Cinco requisitos fijó el Juzgado 34 de Familia de Bogotá, que resolvió de fondo la tutela presentada por el abogado Ower Jimmy Borda Parra para frenar los bombardeos en lugares donde se confirmara por inteligencia militar la presencia de menores de edad.
En el fallo de 41 páginas, el despacho judicial señaló claramente que debía existir un “estándar reforzado de precaución” en este tipo de operaciones militares.
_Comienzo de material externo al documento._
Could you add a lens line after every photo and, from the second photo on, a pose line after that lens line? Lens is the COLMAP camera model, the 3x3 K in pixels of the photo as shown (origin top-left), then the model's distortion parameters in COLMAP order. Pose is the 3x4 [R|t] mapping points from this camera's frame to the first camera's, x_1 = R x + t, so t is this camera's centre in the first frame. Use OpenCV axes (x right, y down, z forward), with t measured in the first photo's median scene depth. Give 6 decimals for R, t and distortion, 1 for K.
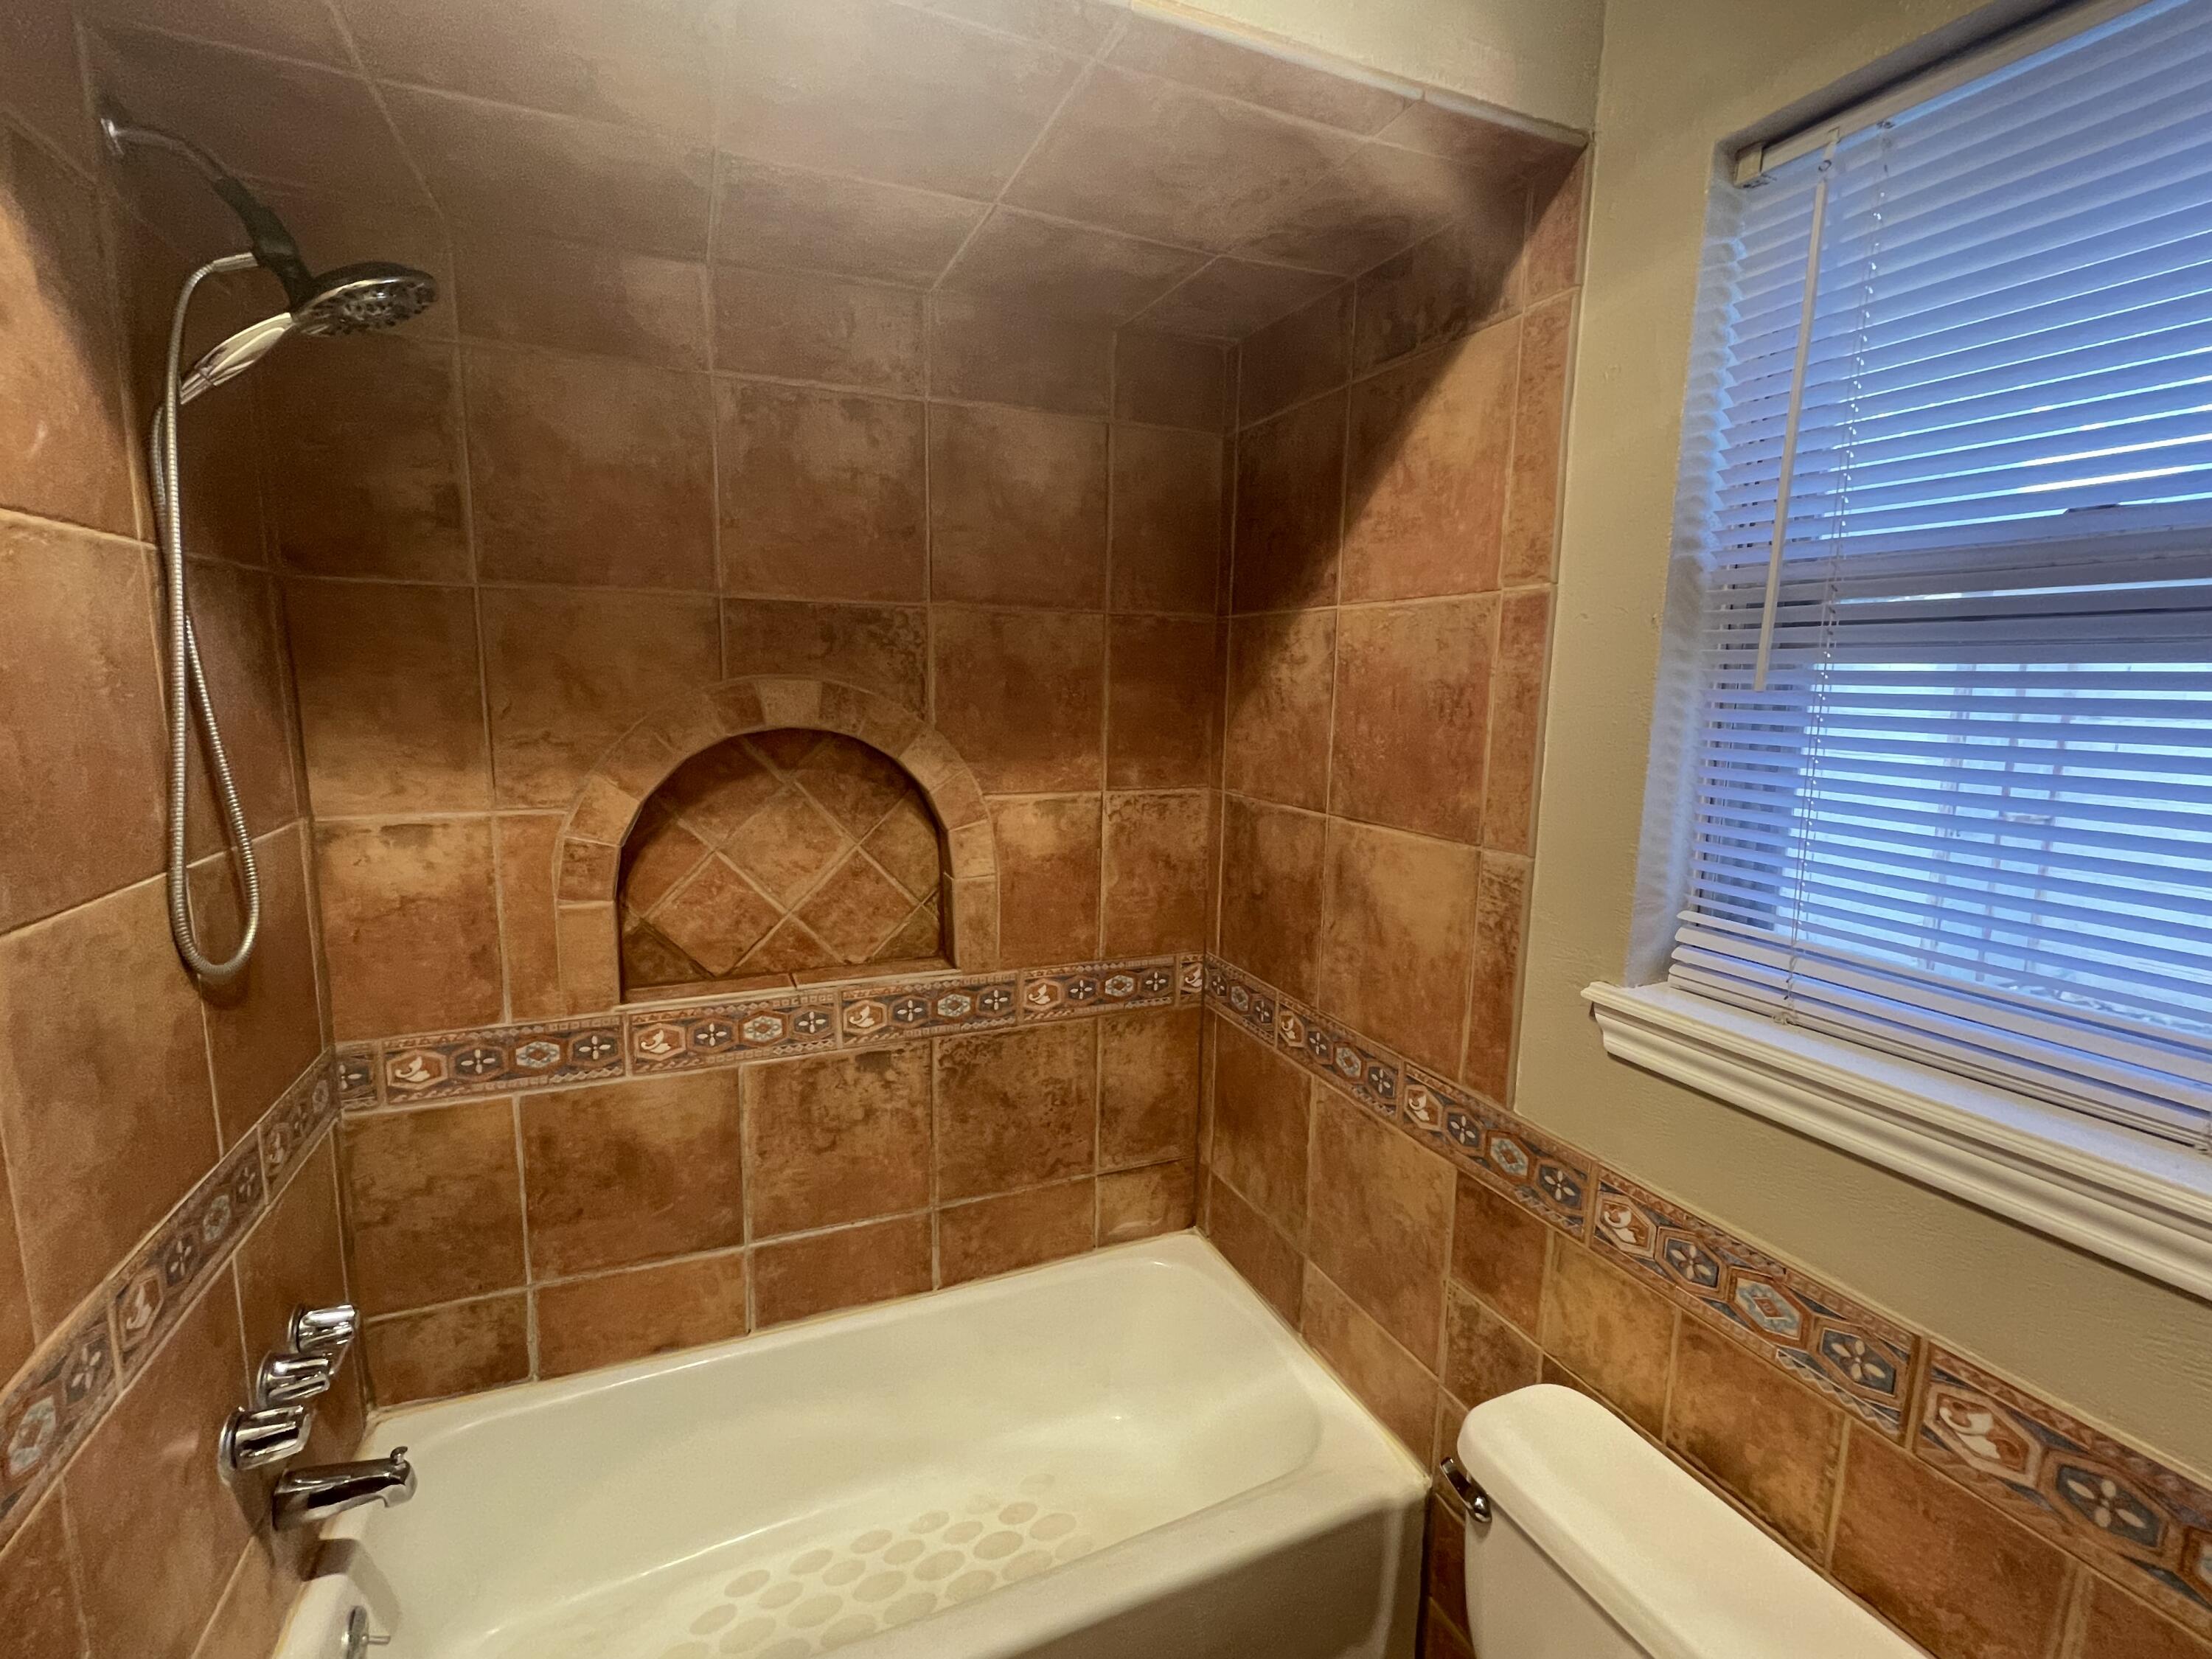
lens RADIAL K [[982.6, 0, 1101.3], [0, 982.6, 822.3], [0, 0, 1]] dist [-0.003098, 0.000262]
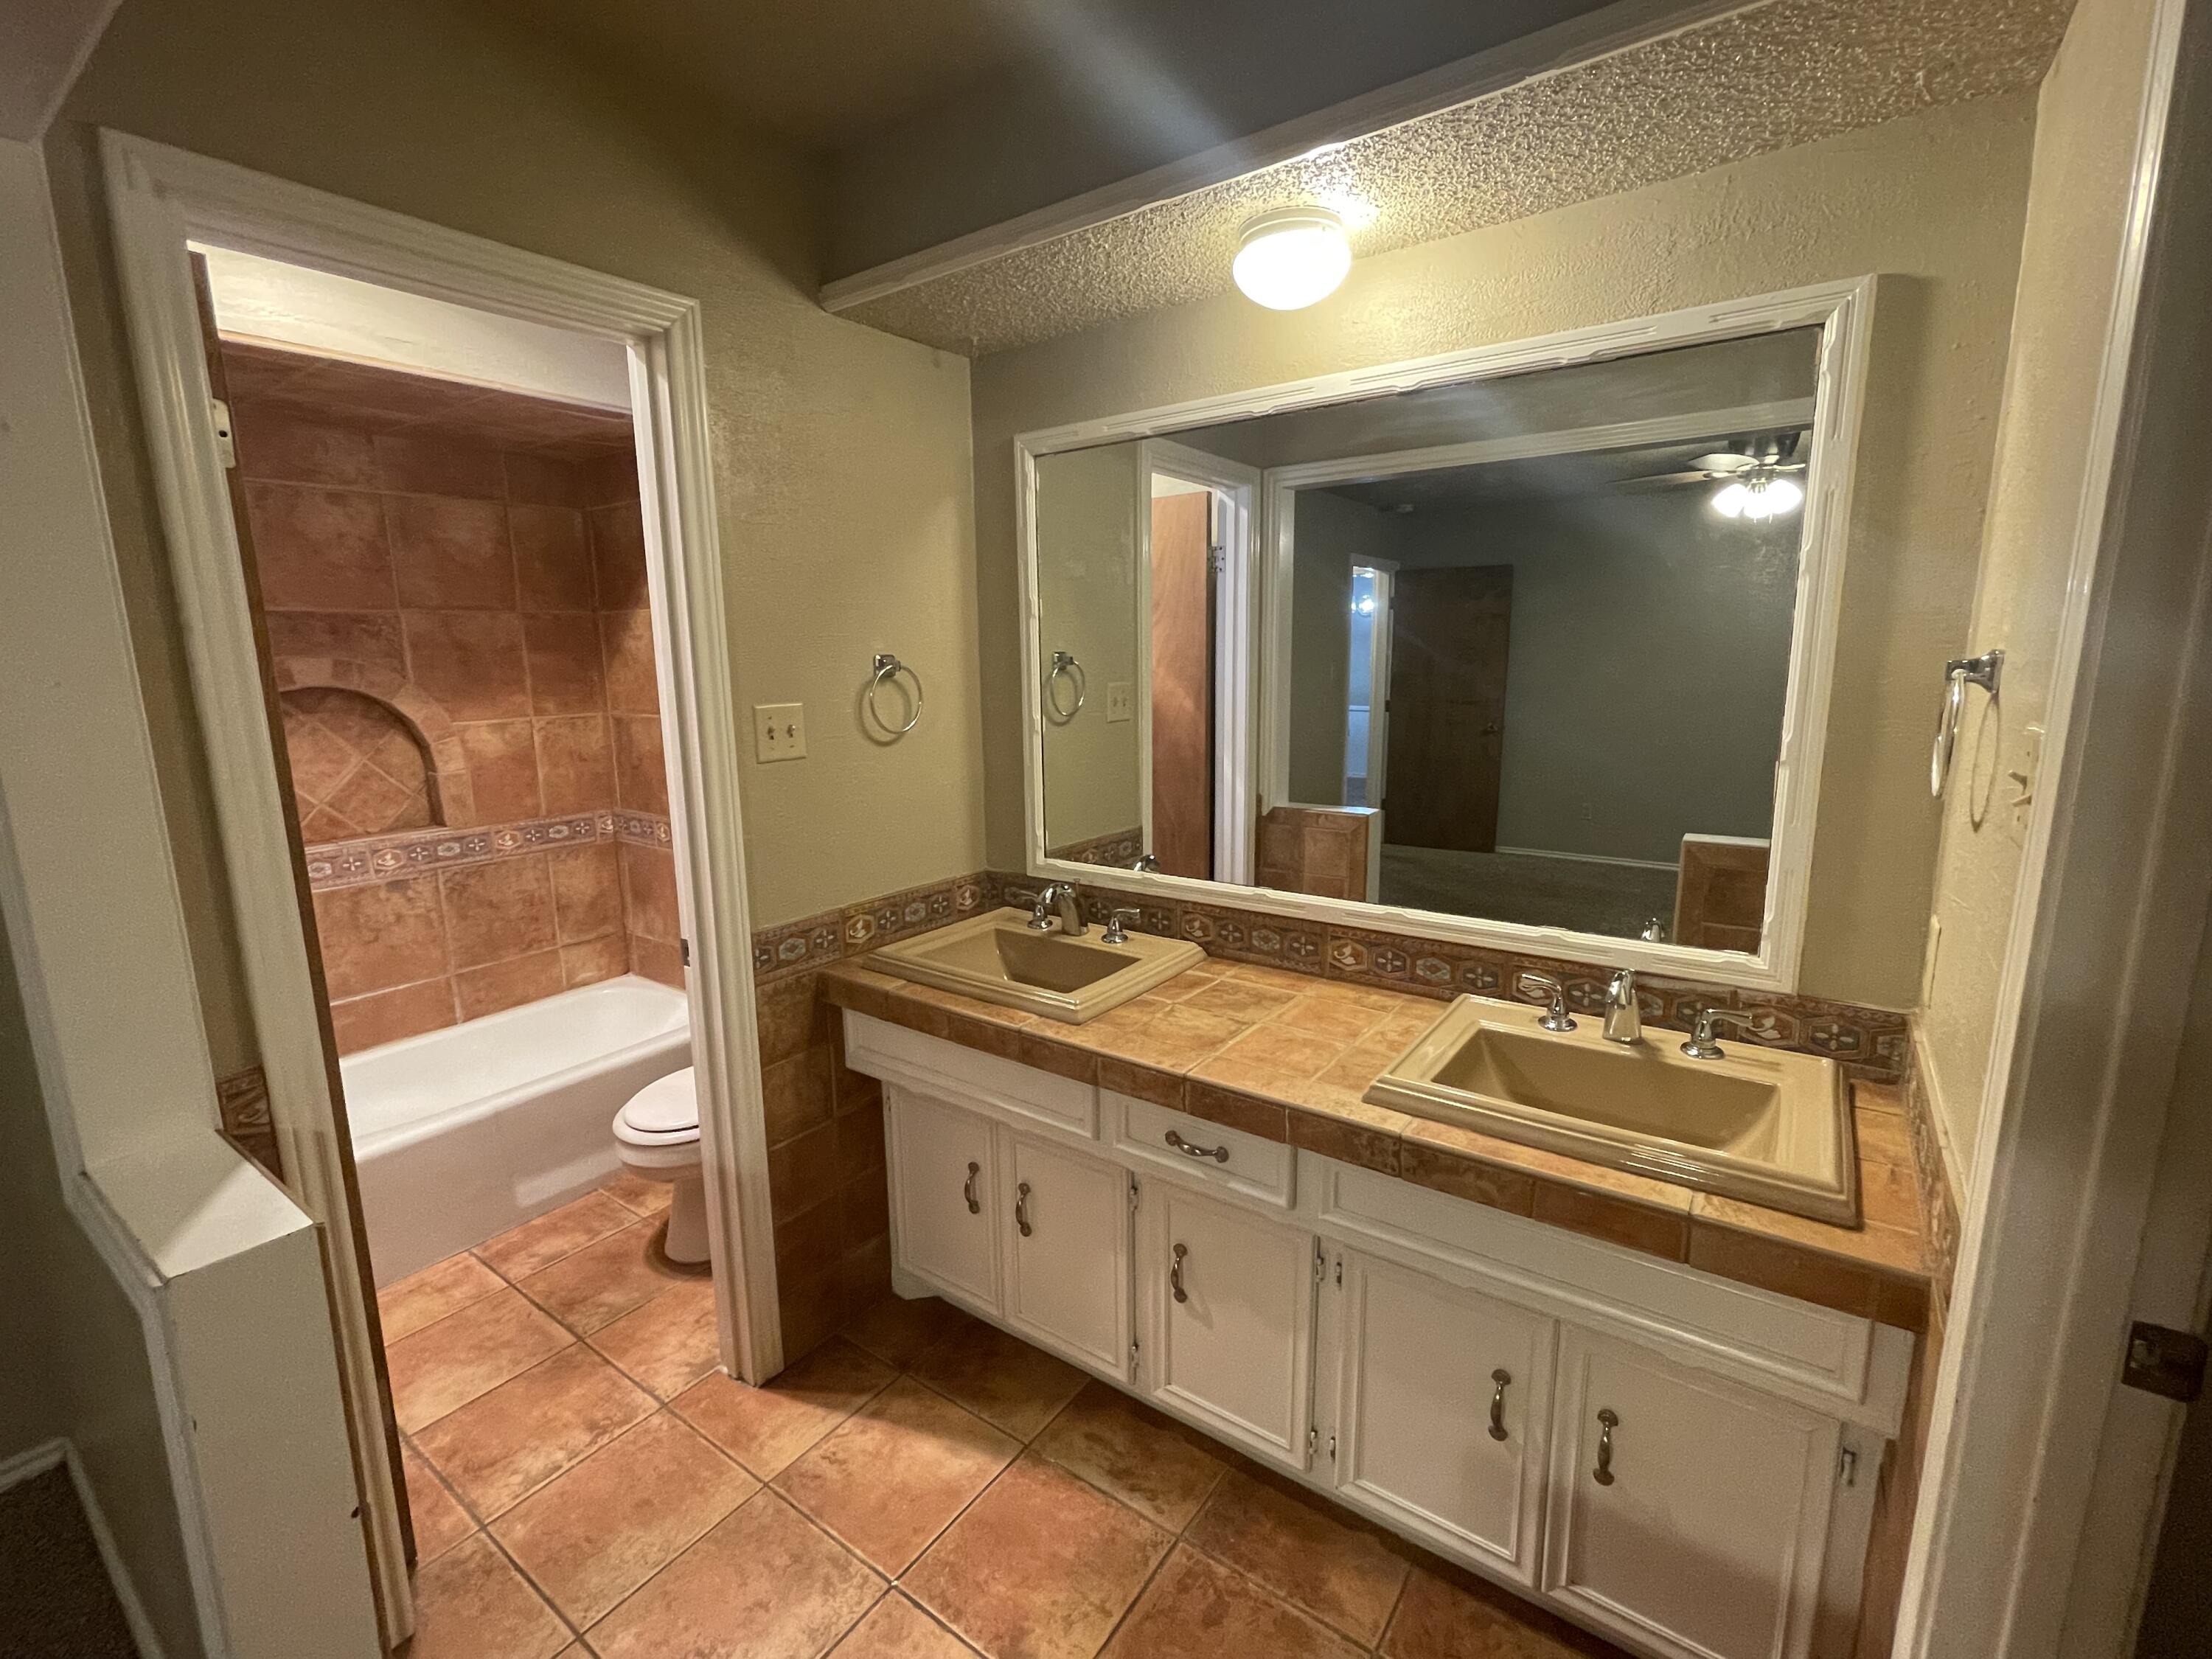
lens RADIAL K [[982.6, 0, 1088.4], [0, 982.6, 824.0], [0, 0, 1]] dist [-0.003098, 0.000262]
pose [[0.863360, -0.124350, 0.489026, -0.020524], [0.105164, 0.992220, 0.066638, 0.144702], [-0.493508, -0.006104, 0.869720, -0.982567]]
Esto es, su planeación, ejecución y presentación de resultados a la opinión pública.
Como primer punto, se establece que las partes demandadas —léase Presidencia, Ministerio de Defensa, Fuerzas Militares, entre otras— deben tener en cuenta lo que dice el Derecho Internacional Humanitario (DIH) frente a la presencia de menores de edad en las filas de grupos armados ilegales.
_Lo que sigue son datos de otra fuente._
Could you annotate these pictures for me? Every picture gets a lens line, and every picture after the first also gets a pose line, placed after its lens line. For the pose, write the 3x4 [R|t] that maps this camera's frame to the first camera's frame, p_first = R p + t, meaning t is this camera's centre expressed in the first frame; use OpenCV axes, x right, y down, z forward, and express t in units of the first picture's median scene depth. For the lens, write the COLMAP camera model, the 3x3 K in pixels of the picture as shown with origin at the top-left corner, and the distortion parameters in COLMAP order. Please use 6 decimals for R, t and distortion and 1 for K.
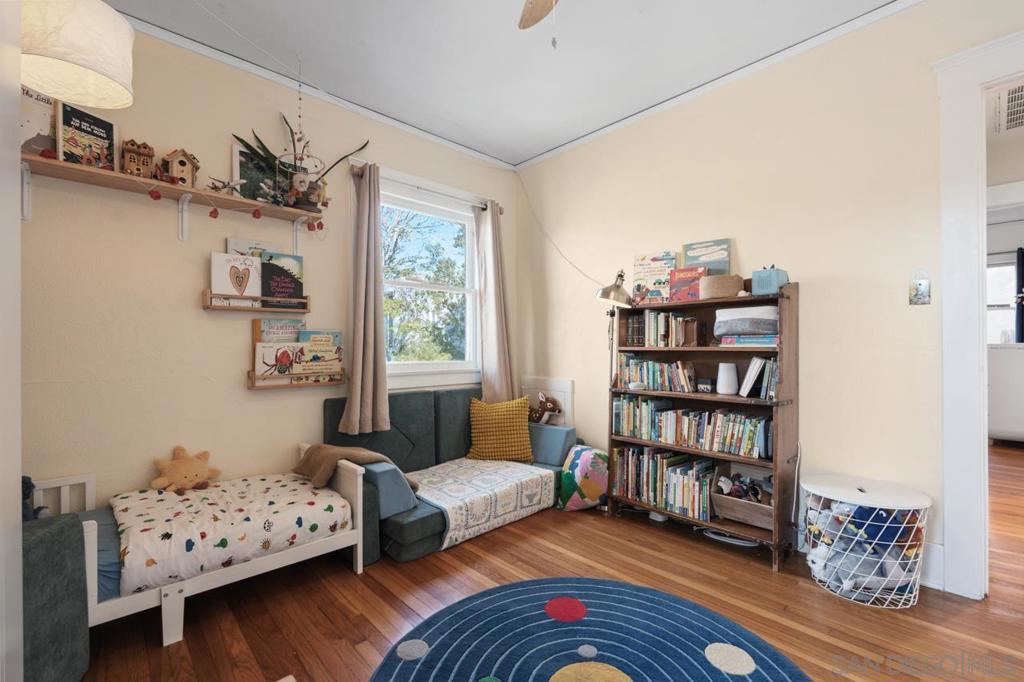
lens RADIAL K [[445.0, 0, 512.3], [0, 445.0, 332.2], [0, 0, 1]] dist [-0.001066, -0.000133]
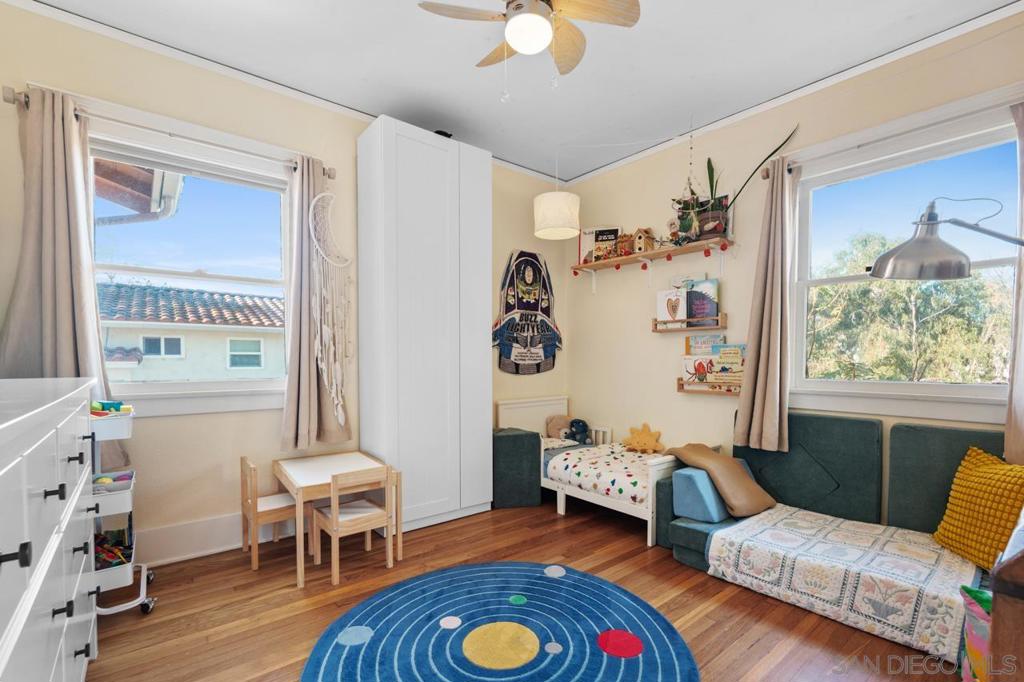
lens RADIAL K [[448.2, 0, 509.1], [0, 448.2, 350.0], [0, 0, 1]] dist [-0.002296, -0.000380]
pose [[-0.061748, -0.006555, -0.998070, 0.754017], [0.036737, 0.999286, -0.008836, 0.001056], [0.997415, -0.037212, -0.061463, 0.587496]]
Para el despacho judicial, las Fuerzas Militares y de Policía deben tener una verificación y datos claros sobre la presencia de menores de edad en los campamentos, zonas u objetivos militares.
“Sí se ordenará que la sola presencia en un campamento o la mera vinculación material con aquella no conduzca automáticamente a presumir que un menor de edad puede ser objeto legítimo de ataque; su situación deberá ser valorada conforme al DIH, bajo el estándar reforzado derivado de su edad y condición de víctima”, indica.

Para esto, se pide agotar toda la contrastación de datos de inteligencia y contrainteligencia.
Muy de la mano va la segunda recomendación del despacho judicial, que insiste en la valoración y evaluación a fondo de las afectaciones a la vida e integridad física de los menores de edad que sean identificados en los objetivos militares.
Partiendo de la premisa de que son sujetos de especial protección, el juez citó tratados internacionales en materia de niñez, así como lo dicho por la Constitución Política de Colombia, en su artículo 44.

“Asimismo, cuando exista información cierta, objetiva o razonablemente verificable sobre la presencia de menores de edad, las autoridades responsables de la planeación deberán adoptar todas las precauciones factibles, intensificar la verificación de inteligencia, valorar alternativas operacionales menos lesivas y realizar el juicio concreto de proporcionalidad correspondiente”, indica.
En la tercera condición se pide una aplicación de lo dicho por el DIH y varios tratados internacionales sobre la evaluación jurídica que debe llevar cada operativo. Estos datos, insiste, no pueden pasarse por alto o ser solamente un dato más en la lista de chequeo que se realiza antes de cada operativo.

Es decir, se deben realizar siempre los operativos teniendo en cuenta los lineamientos y especificaciones legales y constitucionales. Una de estas partidas indica que los menores reclutados por organizaciones criminales son víctimas del conflicto armado, hecho por el cual se debe hacer todo lo posible por sacarlos con vida de esos campamentos a los cuales llegaron en contra de su voluntad.
Por esto, la cuarta condición es clara en citar las herramientas o alternativas que existen para salvaguardar tanto la vida e integridad física de los menores de edad.
Por esto, pone a disposición la posibilidad de evaluar operativos en terreno que permitan recuperar a los menores y reintegrarles sus derechos, siendo el bombardeo el último recurso a aplicar en medio de estas actividades militares.
Finalmente, se señala que existe jurisprudencia suficiente para inferir la aplicación de los principios de distinción, precaución y proporcionalidad a la hora de planear y poner en marcha un operativo militar.